Mimoun sabia que, aos 36 anos, tinha de dosar bem a força de suas pernas. No 15º quilômetro da corrida, ele estava em 2º lugar, entre 13 concorrentes. Na metade do caminho, Mimoun tomou a dianteira.
No 30º quilômetro, continuava à frente. De repente, sentiu o coração disparar, o sangue latejando nas têmporas. Ondas de enjôo o invadiram: era o temido momento de fraqueza. Sua passada diminuiu. Ele recorreu a cada grama de energia de que dispunha. A despeito de suas súplicas a Santa Teresa, as pernas pesavam-lhe como chumbo. De repente, ouviu vozes francesas entoando a Marselhesa: franceses dos lados da pista o haviam reconhecido.
“Pensei na Itália”, Mimoun contaria mais tarde. “Nos camaradas que tinham sofrido e agüentado firme. A França me dera a Cruz de Guerra – não conseguiria eu ganhar uma medalha de ouro para o meu país? A Maratona é uma batalha. Ali estava eu, um soldado, como estivera em Monte Cassino. Tinha de vencer.”

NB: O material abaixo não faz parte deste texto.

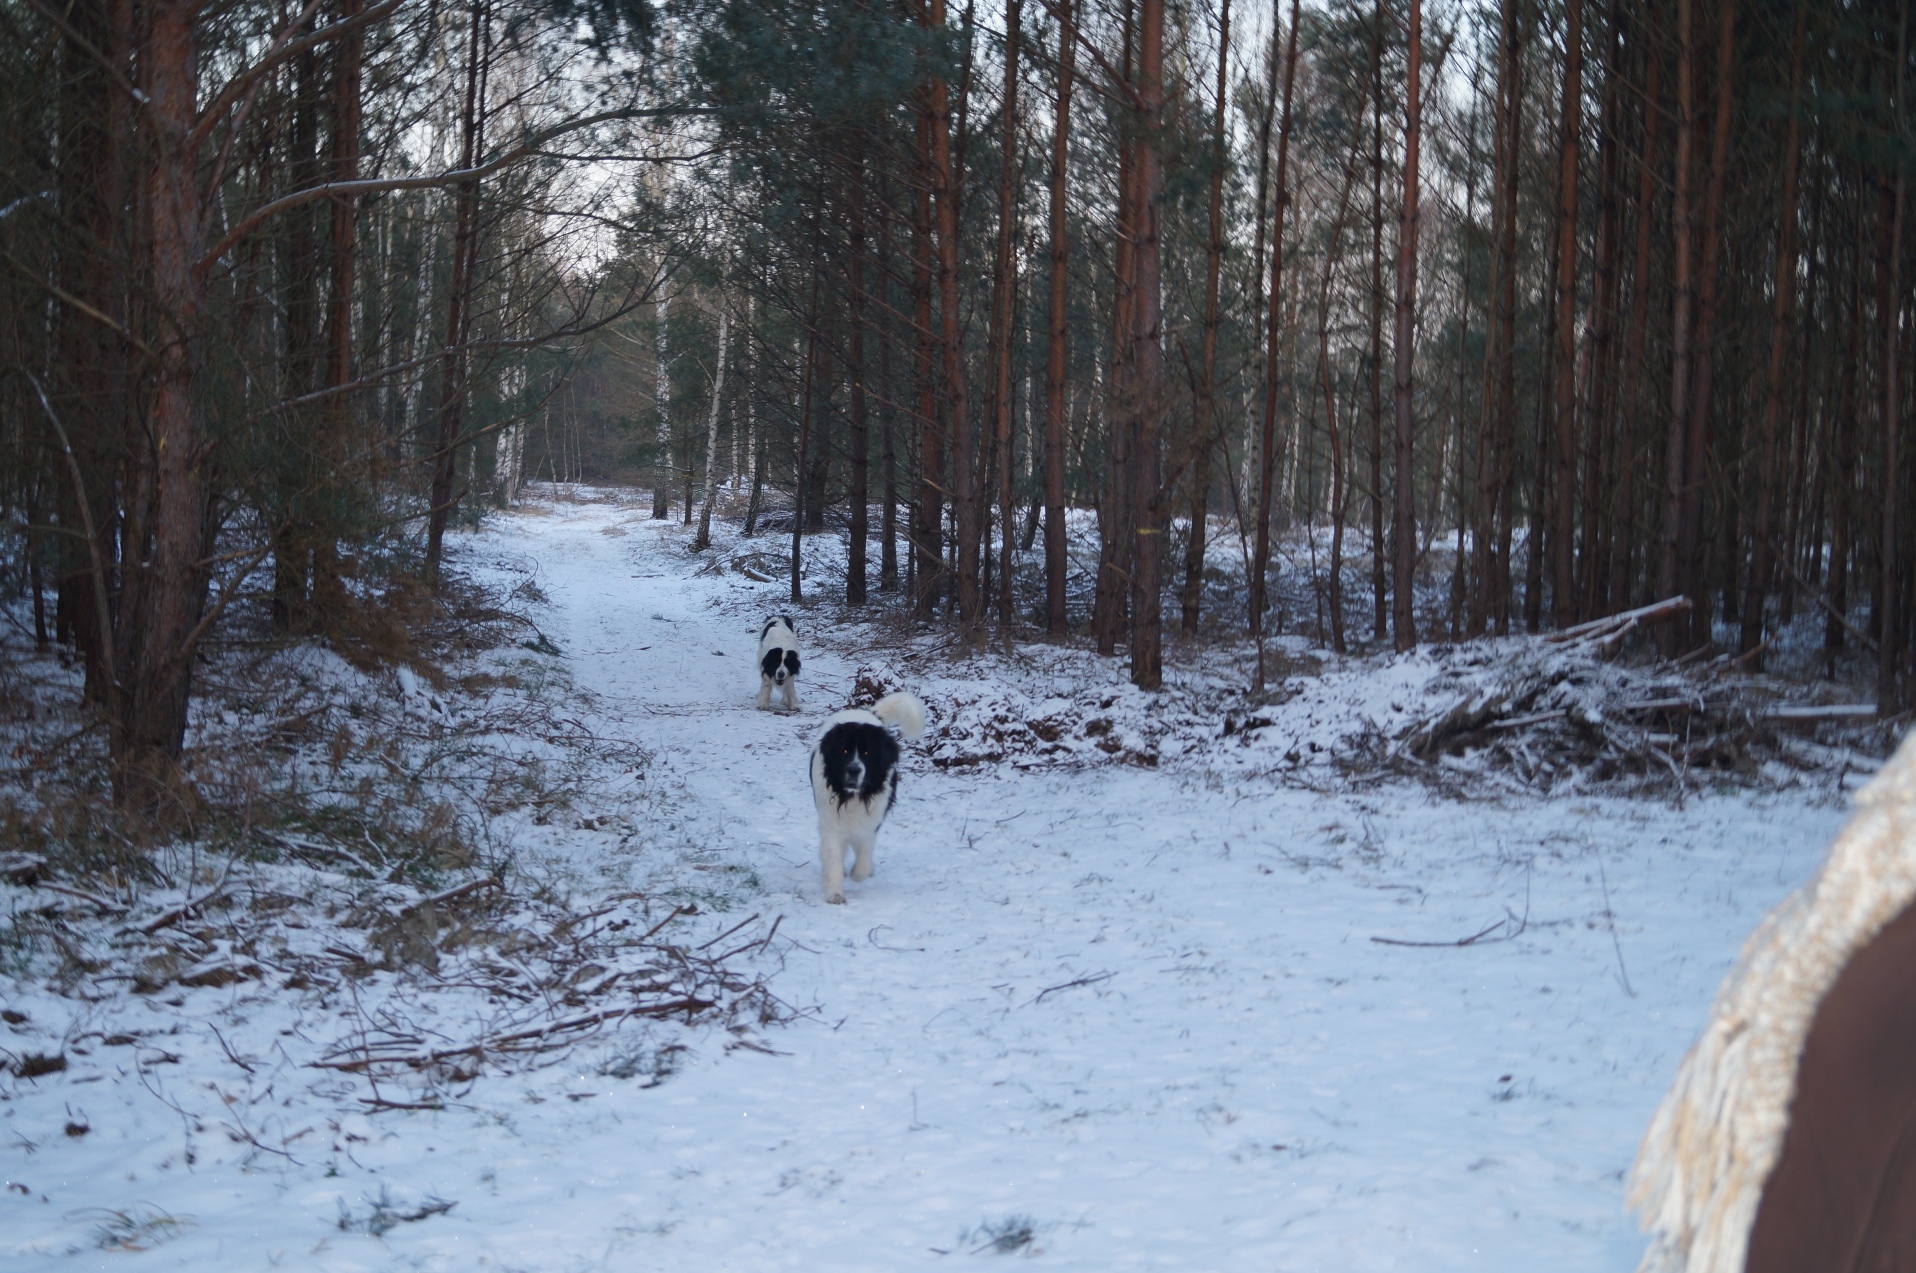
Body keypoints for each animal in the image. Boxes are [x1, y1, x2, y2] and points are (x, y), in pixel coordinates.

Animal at [808, 697, 927, 904]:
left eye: (867, 753)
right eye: (844, 751)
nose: (854, 770)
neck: (853, 797)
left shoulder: (871, 822)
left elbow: (864, 852)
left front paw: (859, 873)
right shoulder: (831, 823)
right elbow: (834, 856)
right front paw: (835, 893)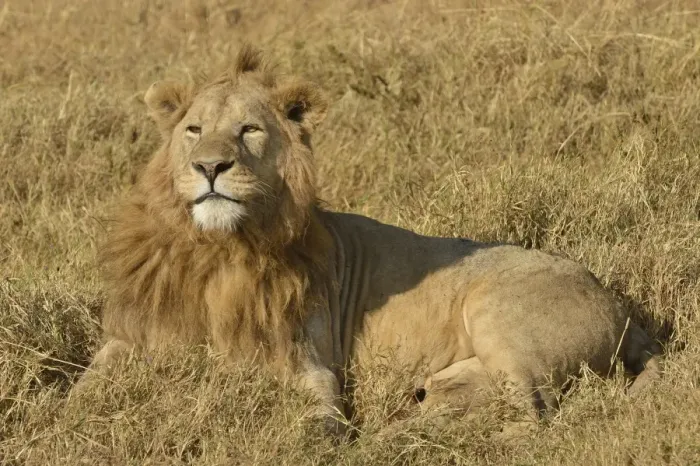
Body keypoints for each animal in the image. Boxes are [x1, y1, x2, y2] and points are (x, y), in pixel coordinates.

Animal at [82, 45, 662, 436]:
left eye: (249, 130)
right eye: (194, 130)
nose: (209, 167)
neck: (221, 248)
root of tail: (621, 308)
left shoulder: (310, 365)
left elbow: (318, 421)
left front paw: (328, 439)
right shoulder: (133, 337)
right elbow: (82, 390)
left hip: (499, 313)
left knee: (531, 415)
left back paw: (395, 439)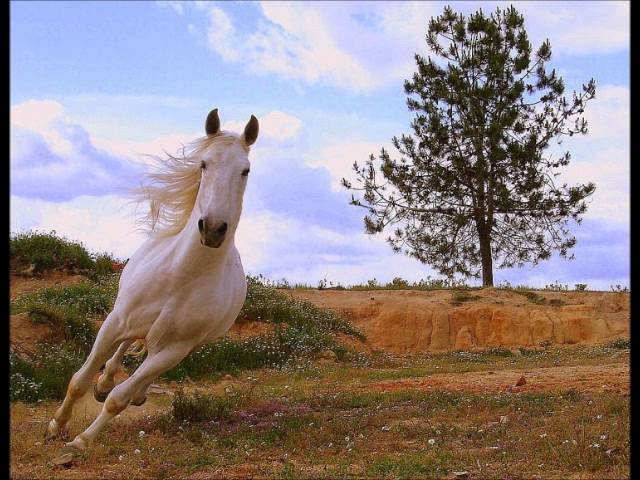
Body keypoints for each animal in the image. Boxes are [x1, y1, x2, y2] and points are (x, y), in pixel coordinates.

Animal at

Mimoun voltou à língua de seu país; em árabe exortou-se: “Vamos, O’Kasha! Mais depressa! O’Kasha vagabundo...” Aos poucos, seu coração voltou ao normal, suas pernas pareciam leves e fortes. Ele avançou, aumentando a dianteira. Os últimos cinco quilômetros seriam os mais duros, mas percebeu que havia ganho quando avistou os muros cor de rosa do estádio. Alguém agitou uma bandeira tricolor perto dele. Momentos depois, ele era o campeão da Maratona Olímpica; tinha corrido os 42,195 quilômetros em duas horas e 25 minutos (Zatopek, vítima do calor, terminou 40 minutos depois de Mimoun).
Cinco voltas ao mundo. As Olimpíadas de Melbourne representaram o ponto alto da carreira de Mimoun. Ele tornou-se herói nacional. Até então tinha sido barrado do modesto emprego de monitor; agora um cargo mais glorioso – e mais bem pago – foi criado para ele pelo presidente René Coty: conselheiro nacional de esportes. Foi também nomeado capitão da Equipe Olímpica Francesa. No entanto, foi naquele momento de glória que ocorreu um dos incidentes mais dolorosos de sua vida.

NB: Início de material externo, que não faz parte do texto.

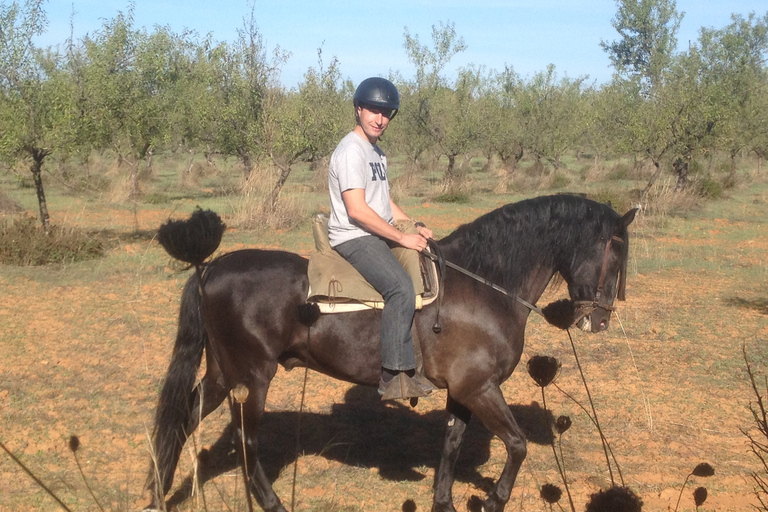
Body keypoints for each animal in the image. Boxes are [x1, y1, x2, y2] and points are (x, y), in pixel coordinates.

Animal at [144, 195, 636, 512]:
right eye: (616, 254)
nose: (600, 320)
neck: (483, 285)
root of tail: (211, 268)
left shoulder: (463, 391)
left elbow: (452, 445)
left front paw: (444, 502)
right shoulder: (480, 388)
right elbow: (517, 446)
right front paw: (493, 501)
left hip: (223, 374)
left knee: (183, 418)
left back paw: (158, 492)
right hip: (252, 378)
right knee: (246, 440)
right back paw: (271, 502)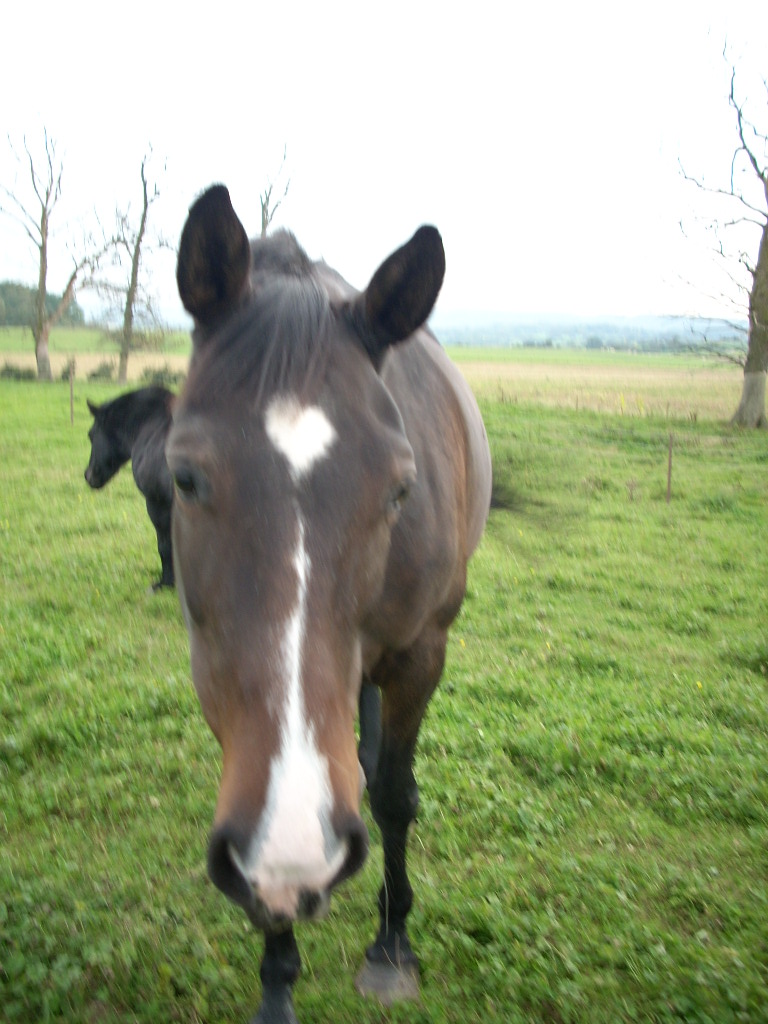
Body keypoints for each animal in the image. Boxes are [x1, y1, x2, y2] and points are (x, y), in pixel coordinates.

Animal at [167, 186, 493, 1024]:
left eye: (400, 489)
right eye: (184, 477)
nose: (298, 848)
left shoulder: (421, 654)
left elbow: (396, 797)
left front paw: (392, 945)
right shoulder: (217, 678)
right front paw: (278, 980)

A guerra argelina estava no auge. O’Kasha Alain vivia dilacerado por duas lealdades em conflito. Ele nunca se esquecera dos djebels de sua infância, mas seu amor pela França era igualmente forte. Quando terminou a guerra, os argelinos podiam optar entre a cidadania francesa ou argelina: Mimoun fez a única escolha possível. Sua carreira, seus amigos, sua família estavam na França: ele decidiu-se pela cidadania francesa. Outrora, os franceses lhe reprovavam sua origem argelina: agora os argelinos condenavam sua atitude pró francesa. Somente sua sinceridade o tornou imune ao terrorismo dos rebeldes.
Aqueles tempos de sofrimento estão esquecidos. Mimoun mora com a família no subúrbio de Champigny, perto de Paris, mas há vários anos ele vem dedicando a maior parte de seu tempo a um empreendimento que ele mesmo criou em Bugeat, no Correze, terra natal de sua mulher: um grande centro de treinamento, construído numa altitude de 700 metros. Para instala-lo, recebeu várias verbas do governo, entre as quais 100.000 francos do Ministério da Juventude e Esportes. Hoje, o centro está plenamente equipado, com arquibancadas, enfermaria e uma pista olímpica prolongada por um circuito de 15 quilômetros através da floresta, o que permite o treinamento tanto no plano quanto em terreno acidentado. Um quilômetro e meio do circuito acompanha o Vézere, um dos rios mais lindos da França.
É ali que Alain Mimoun treina os futuros campeões. Nos fins de semana ele também recebe homens de negócios cansados, gente de cidade que vai lá, em busca de uma lição de saúde e de coragem. Mas Alain Momoun não é pessoa de ficar à margem da pista, de cronômetro na mão, vendo os outros correrem. Sua passada continua ágil e resoluta como sempre. Não é por cortesia que lhe dão um lugar na equipe nacional, mas porque ele pode marcar pontos e é um eficiente capitão.
“Às vezes eu esqueço a minha idade”, confessa ele, “mas aos 50 anos corro os 5.000 no mesmo tempo – 15 minutos e 15 segundos – que fiz quando fui selecionado para uma equipe nacional há 24 anos.”
Perguntei a Mimoun, que em um quarto de século já correu quase 200.000 quilômetros, mais de cinco vezes a volta ao mundo, quais eram seus planos par o futuro. Sua resposta foi simples: “Continuar.”